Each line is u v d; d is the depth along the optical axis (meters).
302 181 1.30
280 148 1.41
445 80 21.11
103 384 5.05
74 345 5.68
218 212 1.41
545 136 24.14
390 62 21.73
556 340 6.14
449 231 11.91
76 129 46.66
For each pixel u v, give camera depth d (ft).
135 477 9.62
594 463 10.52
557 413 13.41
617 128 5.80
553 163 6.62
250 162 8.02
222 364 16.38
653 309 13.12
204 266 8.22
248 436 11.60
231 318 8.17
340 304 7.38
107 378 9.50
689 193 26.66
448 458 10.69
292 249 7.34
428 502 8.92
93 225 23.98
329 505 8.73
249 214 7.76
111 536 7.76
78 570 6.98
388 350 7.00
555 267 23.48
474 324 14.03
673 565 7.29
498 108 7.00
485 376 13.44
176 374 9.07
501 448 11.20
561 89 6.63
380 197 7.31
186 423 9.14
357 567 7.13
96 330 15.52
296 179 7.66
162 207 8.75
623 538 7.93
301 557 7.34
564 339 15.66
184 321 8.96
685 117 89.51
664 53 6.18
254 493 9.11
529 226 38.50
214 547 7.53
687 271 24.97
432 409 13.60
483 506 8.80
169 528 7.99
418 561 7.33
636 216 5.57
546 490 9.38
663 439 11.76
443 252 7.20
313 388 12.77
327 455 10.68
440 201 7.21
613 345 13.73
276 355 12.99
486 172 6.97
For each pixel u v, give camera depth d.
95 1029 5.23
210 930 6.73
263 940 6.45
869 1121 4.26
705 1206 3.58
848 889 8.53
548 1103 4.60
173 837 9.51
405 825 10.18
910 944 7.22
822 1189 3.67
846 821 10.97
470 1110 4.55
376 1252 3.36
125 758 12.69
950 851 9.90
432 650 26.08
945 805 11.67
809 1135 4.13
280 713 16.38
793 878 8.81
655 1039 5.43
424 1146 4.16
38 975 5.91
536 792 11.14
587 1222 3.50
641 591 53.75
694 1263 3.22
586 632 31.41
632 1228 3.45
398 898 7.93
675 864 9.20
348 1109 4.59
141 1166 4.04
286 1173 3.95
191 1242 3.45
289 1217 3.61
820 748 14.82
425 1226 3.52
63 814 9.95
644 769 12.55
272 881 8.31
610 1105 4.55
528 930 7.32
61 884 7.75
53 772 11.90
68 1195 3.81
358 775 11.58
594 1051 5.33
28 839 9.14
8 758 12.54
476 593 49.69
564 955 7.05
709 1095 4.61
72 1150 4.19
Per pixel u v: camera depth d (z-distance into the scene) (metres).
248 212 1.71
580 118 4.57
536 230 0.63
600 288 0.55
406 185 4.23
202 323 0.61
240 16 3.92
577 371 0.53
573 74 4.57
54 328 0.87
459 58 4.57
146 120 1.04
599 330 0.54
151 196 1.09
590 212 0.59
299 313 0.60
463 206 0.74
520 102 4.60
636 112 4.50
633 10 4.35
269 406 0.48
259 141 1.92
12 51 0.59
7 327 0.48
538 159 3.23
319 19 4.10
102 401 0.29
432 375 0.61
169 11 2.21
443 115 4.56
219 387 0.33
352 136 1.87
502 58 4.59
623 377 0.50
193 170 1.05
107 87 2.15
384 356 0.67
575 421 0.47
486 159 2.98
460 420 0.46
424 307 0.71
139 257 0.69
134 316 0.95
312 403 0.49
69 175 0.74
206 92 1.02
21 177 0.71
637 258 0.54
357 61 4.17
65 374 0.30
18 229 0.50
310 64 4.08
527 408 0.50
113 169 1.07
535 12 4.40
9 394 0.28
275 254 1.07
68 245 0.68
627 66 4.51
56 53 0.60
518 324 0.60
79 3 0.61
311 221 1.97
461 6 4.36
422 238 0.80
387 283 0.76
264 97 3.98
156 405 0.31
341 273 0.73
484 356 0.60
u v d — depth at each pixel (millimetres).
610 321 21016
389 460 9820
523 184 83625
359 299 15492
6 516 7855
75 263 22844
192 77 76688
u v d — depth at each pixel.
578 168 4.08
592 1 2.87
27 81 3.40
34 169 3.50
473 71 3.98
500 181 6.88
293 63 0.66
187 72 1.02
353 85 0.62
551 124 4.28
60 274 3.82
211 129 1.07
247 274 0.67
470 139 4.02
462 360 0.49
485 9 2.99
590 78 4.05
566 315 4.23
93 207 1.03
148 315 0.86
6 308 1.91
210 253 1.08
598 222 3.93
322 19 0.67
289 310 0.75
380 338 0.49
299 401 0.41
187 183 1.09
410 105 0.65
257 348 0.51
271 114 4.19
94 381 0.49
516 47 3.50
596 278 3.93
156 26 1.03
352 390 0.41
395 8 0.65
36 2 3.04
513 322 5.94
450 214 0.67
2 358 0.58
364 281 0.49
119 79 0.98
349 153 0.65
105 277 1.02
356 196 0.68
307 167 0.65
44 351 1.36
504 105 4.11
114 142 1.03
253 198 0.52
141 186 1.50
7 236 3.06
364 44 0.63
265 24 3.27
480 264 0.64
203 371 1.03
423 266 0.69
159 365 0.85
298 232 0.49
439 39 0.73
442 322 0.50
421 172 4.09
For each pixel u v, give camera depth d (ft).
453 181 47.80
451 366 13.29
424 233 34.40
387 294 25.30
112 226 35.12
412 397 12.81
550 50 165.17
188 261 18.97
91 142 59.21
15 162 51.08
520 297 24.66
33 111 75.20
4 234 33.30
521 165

..........

- [Work to be completed] Check each line of the preceding material for the word "camera", then state how many lines contain it, with no other text.

- [Answer for the task] 4